Recensione Le tre sepolture (2005)

Ha sicuramente una sua specifica importanza, questo esordio alla regia di Tommy Lee Jones, e non solo per la qualità intrinseca dell'opera: "Le tre sepolture", infatti, riassume in sé decenni di cinema americano, restando comunque ancorato alla realtà per temi ed estetica.

Viaggio nel cuore dell'America

Ha sicuramente una sua specifica importanza, questo esordio alla regia di Tommy Lee Jones, e non solo per la qualità intrinseca dell'opera: Le tre sepolture, infatti, riassume in sé decenni di cinema americano, partendo dal respiro dei capolavori del John Ford più maturo, passando per l'impianto morale delle migliori pellicole di Clint Eastwood, per arrivare al clima crepuscolare e disilluso che ha fatto grande un regista come Sam Peckinpah. Cinema orgogliosamente classico, quindi, immerso fino in fondo nella sostanza di quel western che già portava in sé i germi della fine del mito: ma anche cinema ancorato alla realtà, decisamente attuale per temi ed estetica.

Dopo una prima parte prevalentemente descrittiva, in cui la sceneggiatura delinea l'ambiente e il clima in cui la vicenda si svolge (facendo uso di una narrazione non consequenziale che si rivela in questo caso decisamente efficace), il film si snoda come un road movie, in cui i due protagonisti si dirigono verso la città natale del messicano Melquiades, ma anche verso una giustizia più umana, meno classista e razzista; una giustizia per cui ogni immigrato ha diritto alla dignità di cittadino, e l'omicidio di un messicano resta innanzitutto un omicidio. E' forse l'ultimo viaggio per il caposquadra Pete Perkins (magistralmente interpretato dallo stesso regista, invecchiato e malinconico), ma è al contrario un viaggio "iniziatico" per il giovane Mike, guardia di frontiera arrogante e violenta, marito distratto, responsabile della morte di Melquiades: un viaggio che aprirà gli occhi e la mente di quest'uomo, che gli cambierà definitivamente la vita e lo aiuterà. A questo proposito, c'è da dire che lo script rifugge abilmente dai manicheismi, delineando personaggi a tutto tondo, ricchi di luci e ombre, confermando un realismo che si esplicita innanzitutto nel tono della narrazione.

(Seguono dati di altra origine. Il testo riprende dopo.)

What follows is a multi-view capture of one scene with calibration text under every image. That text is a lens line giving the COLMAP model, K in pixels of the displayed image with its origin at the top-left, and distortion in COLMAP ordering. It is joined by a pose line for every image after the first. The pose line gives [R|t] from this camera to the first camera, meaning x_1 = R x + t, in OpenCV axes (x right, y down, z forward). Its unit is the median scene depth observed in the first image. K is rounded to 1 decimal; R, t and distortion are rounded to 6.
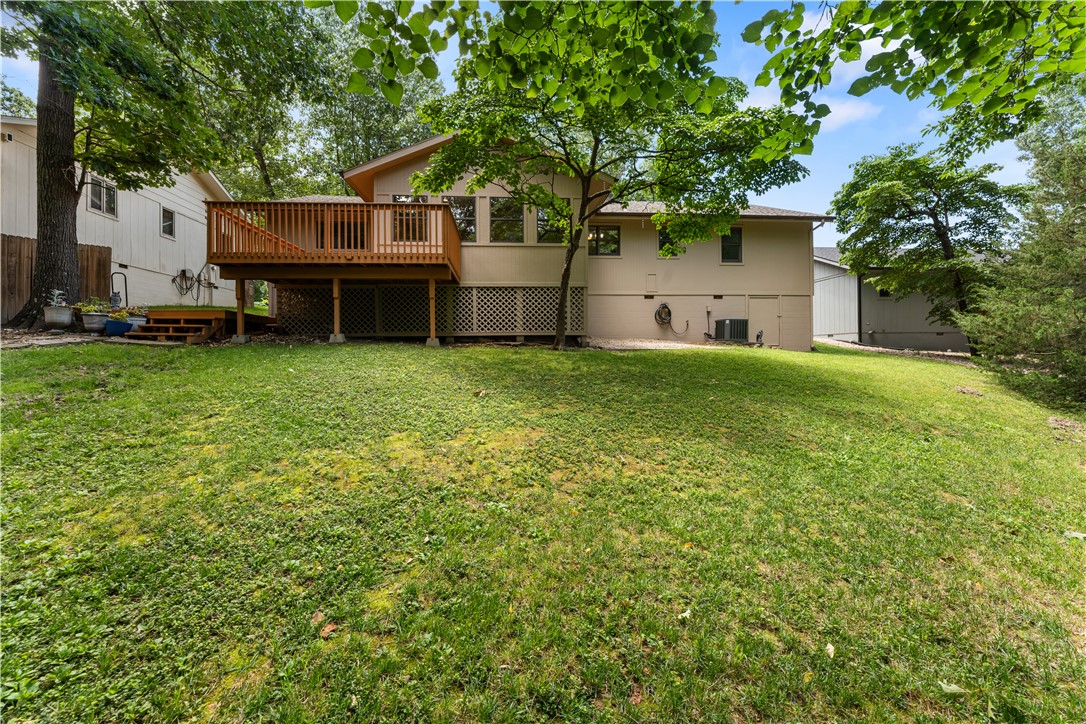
lens RADIAL K [[434.1, 0, 538.9], [0, 434.1, 349.2], [0, 0, 1]] dist [0.000072, -0.000118]
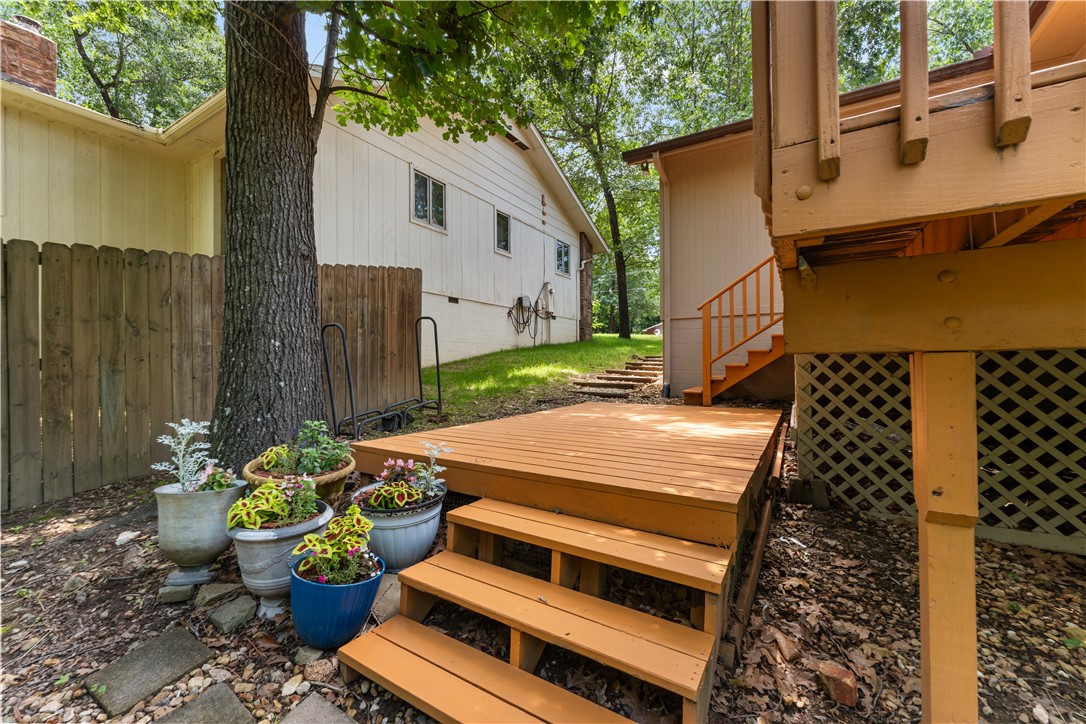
lens RADIAL K [[434.1, 0, 537.1], [0, 434.1, 360.2], [0, 0, 1]] dist [0.000072, -0.000118]
pose [[0.806802, -0.000491, -0.590821, -0.448470], [0.005803, 0.999958, 0.007094, -0.101462], [0.590793, -0.009152, 0.806771, 0.527390]]
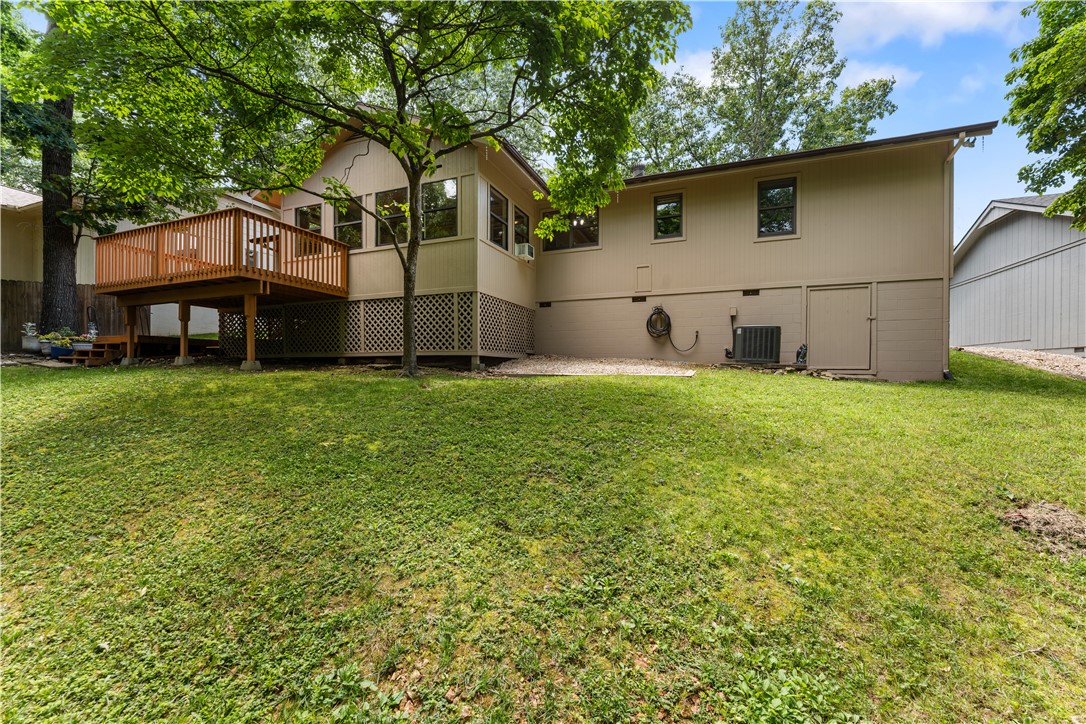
lens RADIAL K [[434.1, 0, 524.3], [0, 434.1, 370.6], [0, 0, 1]] dist [0.000072, -0.000118]
pose [[0.892591, 0.013201, -0.450674, 0.436715], [-0.005924, 0.999828, 0.017555, -0.015714], [0.450828, -0.012999, 0.892516, 0.298721]]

Jones dirige il film con mano sicura, con la consapevolezza di chi, lungi dall'essere un vero "esordiente", ha studiato a fondo gli ultimi decenni di cinema hollywoodiano: è volutamente rallentato, il ritmo della seconda parte, quasi contemplativa per le splendide scenografie e la fotografia naturalistica, permeata da un respiro ampio, ma anche dal conflitto tutto morale tra i due protagonisti; conflitto che presto diventerà, più che politico, generazionale e di vedute. Un viaggio costellato di momenti ad alto tasso di partecipazione emotiva, permeato da uno straordinario rigore e forza evocativa ma non privo di parentesi di humour; parentesi che, integrate nel grande affresco rappresentato dal regista, riescono a stemperare la drammaticità del soggetto mettendo a nudo la vera anima del film, quella del viaggio spirituale prima che fisico. Un viaggio in cui, oltre alla grande prova dello stesso regista, risalta il volto a tratti duro e a tratti spaventato di Barry Pepper, e quello di Julio Cedillo, vero "fantasma" che veglia sulla traversata dei due protagonisti, più reale del (pur necessario) fardello che stanno trasportando.